Mi amigo Pascual volvía
del colegio pasado el quince de junio, y yo le esperaba con auténtica
fruición. Eramos amigos desde hacia años, porque en nuestro barrio
no abundaban los niños, y teníamos que agarrarnos a proteger la
solidaridad y el afecto entre los dos. Bueno en verdad había otros
dos jóvenes pero no teníamos tanta relación como nosotros, así
que cuando me daban las vacaciones paseaba por la urbanización como
alma en pena, y solo podía relacionarme con los otros dos vecinos,
Pepe el largo y Paquíto Santos. Como estábamos en la edad de
descubrir cosas, nos ocultábamos en algún lugar discreto y nos
contábamos secretos de alcoba, que como ya podemos imaginar
desfigurado por la torpe información que disponíamos. El resto del
tiempo lo pasábamos inventando artilugios para jugar con pedazos de
bicicletas o cojinetes de rodamiento de los abandonados coches. Con
extremada precaución hurgábamos en los desvencijados autos y
usábamos lo que podíamos desmontar para fabricar la construcción
de los carrillos. Con dos tipos, uno corto con tres cojinetes, uno
delantero y dos traseros, y otro largo con cuatro cojinetes. Luego
fijábamos los rodamientos y nos dejábamos caer por la larga y
revirada cuesta de la urbanización. Caídas con bastante frecuencia
con rasponazos y heridas superficiales que nos obligo a confeccionar
protectores de codo y rodillas de restos de ropa usada. El quince de
Junio le dí un tenue esquinazo a los dos vecinos que me habían
ayudado a confeccionar los carrillos y los escondí en el garaje de
casa, para sorprender a Pascual. Se hizo de esperar ante mi
desesperación, y a las doce de la mañana apareció con sus andares
pausados y punteras de zapatos en dirección divergentes.
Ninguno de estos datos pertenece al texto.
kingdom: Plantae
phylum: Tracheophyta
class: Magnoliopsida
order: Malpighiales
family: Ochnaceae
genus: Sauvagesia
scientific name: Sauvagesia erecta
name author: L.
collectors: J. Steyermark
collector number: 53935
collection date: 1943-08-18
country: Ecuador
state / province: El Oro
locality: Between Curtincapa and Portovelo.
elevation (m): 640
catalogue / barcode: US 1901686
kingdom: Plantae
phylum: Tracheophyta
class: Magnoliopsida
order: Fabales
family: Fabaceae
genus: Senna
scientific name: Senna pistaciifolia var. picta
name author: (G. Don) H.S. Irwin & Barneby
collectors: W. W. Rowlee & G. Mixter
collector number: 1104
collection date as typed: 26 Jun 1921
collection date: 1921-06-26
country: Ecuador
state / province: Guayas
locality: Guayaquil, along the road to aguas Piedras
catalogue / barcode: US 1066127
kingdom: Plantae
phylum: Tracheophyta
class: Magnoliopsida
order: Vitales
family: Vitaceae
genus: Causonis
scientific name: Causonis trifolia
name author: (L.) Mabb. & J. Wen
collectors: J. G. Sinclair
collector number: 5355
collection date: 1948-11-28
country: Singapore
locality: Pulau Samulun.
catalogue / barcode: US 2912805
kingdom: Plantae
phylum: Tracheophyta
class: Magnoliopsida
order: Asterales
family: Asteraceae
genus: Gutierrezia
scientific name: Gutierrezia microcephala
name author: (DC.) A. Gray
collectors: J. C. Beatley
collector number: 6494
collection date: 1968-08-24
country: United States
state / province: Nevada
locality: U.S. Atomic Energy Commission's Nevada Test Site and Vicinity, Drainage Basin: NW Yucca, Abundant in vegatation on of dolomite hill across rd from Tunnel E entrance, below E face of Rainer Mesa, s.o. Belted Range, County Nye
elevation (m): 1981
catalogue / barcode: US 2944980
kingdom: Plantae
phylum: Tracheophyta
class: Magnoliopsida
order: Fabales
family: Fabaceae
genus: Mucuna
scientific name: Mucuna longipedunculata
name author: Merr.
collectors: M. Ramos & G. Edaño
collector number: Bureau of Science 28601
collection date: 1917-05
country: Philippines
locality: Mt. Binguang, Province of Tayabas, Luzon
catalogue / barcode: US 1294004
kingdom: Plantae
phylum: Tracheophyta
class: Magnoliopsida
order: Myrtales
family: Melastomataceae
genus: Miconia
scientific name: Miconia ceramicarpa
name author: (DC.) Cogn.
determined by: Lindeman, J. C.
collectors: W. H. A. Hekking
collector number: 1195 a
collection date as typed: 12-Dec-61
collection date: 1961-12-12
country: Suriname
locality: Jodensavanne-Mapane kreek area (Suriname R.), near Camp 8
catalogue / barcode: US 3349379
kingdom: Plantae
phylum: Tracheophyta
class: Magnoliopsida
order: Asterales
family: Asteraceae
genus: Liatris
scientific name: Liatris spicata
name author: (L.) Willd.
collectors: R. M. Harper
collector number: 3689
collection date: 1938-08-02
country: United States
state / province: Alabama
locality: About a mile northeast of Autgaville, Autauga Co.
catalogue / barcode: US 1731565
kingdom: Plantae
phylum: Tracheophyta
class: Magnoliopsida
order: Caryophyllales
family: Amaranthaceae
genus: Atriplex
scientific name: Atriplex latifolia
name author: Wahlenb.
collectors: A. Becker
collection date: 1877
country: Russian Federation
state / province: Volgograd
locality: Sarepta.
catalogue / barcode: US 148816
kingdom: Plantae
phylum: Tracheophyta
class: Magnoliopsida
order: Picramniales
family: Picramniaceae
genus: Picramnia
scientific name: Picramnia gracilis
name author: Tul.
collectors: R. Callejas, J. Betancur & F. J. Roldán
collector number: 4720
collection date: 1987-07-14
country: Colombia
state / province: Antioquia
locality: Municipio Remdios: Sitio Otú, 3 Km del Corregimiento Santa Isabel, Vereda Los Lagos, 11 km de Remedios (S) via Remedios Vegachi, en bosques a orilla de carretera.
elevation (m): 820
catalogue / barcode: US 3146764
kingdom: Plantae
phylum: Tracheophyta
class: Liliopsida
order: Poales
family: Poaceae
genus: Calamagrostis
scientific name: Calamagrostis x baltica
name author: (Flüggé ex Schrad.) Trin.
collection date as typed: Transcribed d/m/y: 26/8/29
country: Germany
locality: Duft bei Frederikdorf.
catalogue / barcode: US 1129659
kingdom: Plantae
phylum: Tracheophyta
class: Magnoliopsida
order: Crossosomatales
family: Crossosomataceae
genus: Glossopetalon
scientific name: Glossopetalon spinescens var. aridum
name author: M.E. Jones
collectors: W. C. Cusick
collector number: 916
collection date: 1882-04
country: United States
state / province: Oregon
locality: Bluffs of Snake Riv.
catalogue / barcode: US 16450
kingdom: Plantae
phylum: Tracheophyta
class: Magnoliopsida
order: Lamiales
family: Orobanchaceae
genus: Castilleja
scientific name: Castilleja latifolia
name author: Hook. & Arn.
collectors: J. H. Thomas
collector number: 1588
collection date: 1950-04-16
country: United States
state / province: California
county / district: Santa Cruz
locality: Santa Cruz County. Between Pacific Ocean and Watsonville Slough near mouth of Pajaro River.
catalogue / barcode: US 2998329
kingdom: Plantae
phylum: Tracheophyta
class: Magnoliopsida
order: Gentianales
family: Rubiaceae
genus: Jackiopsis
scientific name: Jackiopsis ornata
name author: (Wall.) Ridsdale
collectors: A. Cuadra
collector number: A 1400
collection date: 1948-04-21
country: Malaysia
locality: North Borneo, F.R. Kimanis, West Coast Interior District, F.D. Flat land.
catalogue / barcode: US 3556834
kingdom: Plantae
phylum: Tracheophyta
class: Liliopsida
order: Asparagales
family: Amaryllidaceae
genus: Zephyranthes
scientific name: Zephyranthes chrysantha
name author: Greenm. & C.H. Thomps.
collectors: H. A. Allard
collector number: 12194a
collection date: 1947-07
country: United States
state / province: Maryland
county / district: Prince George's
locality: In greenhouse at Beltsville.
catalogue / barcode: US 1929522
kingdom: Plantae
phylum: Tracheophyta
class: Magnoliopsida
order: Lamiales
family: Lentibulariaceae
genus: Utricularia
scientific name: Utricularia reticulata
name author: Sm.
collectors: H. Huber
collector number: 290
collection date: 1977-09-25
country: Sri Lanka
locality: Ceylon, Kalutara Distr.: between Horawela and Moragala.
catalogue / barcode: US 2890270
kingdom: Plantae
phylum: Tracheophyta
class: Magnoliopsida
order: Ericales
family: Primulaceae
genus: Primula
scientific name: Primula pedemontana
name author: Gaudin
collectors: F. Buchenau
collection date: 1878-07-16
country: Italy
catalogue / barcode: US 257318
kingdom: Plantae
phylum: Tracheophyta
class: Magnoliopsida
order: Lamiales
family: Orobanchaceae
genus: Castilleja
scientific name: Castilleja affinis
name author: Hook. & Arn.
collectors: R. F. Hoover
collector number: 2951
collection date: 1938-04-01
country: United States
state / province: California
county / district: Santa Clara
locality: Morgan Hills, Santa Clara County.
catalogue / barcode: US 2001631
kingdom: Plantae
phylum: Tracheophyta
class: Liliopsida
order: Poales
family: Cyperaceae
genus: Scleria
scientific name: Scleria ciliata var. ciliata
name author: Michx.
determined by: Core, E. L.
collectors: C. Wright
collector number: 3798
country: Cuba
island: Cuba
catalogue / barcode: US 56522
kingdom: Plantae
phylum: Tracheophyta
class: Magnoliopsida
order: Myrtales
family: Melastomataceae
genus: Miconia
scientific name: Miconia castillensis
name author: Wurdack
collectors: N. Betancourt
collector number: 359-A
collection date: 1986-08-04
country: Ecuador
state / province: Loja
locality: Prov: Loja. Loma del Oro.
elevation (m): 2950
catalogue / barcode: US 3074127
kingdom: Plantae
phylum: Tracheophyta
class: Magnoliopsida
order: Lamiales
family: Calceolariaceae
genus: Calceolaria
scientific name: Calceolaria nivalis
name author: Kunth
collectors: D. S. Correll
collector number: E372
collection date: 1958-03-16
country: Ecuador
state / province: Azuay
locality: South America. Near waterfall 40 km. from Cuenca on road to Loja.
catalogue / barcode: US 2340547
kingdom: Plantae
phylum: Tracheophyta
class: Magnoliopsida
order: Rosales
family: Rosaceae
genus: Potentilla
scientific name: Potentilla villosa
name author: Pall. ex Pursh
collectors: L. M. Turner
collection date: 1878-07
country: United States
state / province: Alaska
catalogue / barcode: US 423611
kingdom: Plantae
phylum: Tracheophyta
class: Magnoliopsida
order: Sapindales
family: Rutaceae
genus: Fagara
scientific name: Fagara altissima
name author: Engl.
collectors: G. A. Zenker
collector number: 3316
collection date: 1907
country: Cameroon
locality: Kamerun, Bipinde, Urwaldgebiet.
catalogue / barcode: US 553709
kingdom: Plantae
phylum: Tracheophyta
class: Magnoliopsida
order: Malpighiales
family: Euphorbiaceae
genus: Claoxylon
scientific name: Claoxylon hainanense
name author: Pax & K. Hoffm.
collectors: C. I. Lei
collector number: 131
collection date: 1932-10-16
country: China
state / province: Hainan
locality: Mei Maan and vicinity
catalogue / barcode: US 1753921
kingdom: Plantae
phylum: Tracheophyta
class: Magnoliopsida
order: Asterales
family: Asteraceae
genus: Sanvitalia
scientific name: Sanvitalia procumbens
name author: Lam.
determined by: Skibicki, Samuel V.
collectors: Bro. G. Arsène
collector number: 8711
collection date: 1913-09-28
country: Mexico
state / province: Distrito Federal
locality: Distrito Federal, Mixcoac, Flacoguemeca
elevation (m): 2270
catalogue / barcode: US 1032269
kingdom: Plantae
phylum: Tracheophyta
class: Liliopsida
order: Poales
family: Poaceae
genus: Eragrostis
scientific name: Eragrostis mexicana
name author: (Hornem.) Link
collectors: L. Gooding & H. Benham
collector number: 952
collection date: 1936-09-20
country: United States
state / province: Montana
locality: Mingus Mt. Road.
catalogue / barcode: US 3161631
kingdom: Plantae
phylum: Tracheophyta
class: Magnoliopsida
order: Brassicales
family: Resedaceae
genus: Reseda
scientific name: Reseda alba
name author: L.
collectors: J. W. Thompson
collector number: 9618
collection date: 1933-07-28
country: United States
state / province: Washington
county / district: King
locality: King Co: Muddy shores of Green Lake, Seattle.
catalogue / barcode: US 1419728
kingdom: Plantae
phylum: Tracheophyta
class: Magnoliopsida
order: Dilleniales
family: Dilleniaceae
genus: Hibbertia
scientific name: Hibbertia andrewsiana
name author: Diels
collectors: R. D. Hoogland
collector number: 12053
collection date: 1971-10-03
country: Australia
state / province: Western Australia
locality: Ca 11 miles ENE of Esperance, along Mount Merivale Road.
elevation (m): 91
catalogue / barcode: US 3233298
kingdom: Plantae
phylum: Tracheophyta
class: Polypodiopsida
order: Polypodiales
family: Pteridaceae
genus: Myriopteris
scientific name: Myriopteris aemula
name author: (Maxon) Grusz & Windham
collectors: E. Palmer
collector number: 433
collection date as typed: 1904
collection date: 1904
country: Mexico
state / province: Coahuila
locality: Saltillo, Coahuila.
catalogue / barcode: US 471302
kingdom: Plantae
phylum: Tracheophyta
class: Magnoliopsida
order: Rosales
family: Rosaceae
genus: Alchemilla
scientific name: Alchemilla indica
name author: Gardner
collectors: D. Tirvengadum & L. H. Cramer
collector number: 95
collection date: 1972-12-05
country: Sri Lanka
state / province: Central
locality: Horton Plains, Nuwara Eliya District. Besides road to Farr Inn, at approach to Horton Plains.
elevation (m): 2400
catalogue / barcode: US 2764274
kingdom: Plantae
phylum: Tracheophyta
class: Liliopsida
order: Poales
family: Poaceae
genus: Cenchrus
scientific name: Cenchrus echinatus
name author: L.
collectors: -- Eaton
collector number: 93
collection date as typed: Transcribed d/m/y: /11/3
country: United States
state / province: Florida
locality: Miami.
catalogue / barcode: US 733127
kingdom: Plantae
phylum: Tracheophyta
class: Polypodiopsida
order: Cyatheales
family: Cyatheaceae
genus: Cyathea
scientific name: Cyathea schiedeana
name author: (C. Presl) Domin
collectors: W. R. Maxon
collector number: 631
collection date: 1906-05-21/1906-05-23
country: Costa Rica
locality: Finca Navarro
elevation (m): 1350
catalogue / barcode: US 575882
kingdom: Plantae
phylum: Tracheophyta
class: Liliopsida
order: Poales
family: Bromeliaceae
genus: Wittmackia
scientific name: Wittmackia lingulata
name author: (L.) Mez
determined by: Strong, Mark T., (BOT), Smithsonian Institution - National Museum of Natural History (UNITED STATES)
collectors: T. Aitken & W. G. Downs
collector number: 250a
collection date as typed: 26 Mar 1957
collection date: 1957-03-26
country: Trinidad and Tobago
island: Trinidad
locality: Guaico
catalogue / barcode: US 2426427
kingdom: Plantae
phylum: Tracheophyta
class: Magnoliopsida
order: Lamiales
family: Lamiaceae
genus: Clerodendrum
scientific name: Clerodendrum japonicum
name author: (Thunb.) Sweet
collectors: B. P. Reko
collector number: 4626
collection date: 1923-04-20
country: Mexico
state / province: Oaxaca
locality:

Nos
abrazamos con auténtico afecto y comenzamos a contarnos las
novedades de los meses separados, Pascual no se explayó mucho en sus
aventuras del colegio de internado, pero si que por sus buenas notas
su padre le había prometido un generoso regalo. Antes que nada le
llevé al garaje de mi padre y le enseñe los dos carrillos, le conté
los proyectos que tenía para divertirnos mejorando su estabilidad y
velocidad, pero no le vi especialmente atento, es más sonreía
levantando el labio superior en señal de ligero desprecio, algo que
no me sentó bien. Fue entonces cuando me dijo que su padre le había
regalado un precioso coche de juguete que funcionaba con baterías.
Conforme contaba las virtudes y bellezas de su juguete, yo me iba
quedando más planchado y humillado, una vez más había echado por
tierra mis esfuerzos y en nada podía aventajarle. Quedamos en que al
día siguiente nos veríamos para aprender el manejo del coche y su
pilotaje. Al día siguiente, después de un larga y aburrida sesión
del manejo, ambos nos sentamos en el coche y nos dejamos deslizar por
la cuesta, en realidad era una maravilla, aunque lo que no podía
saber era que subiendo la cuesta un gigantesco camión subía
haciendo sonar la bocina de su poderoso motor.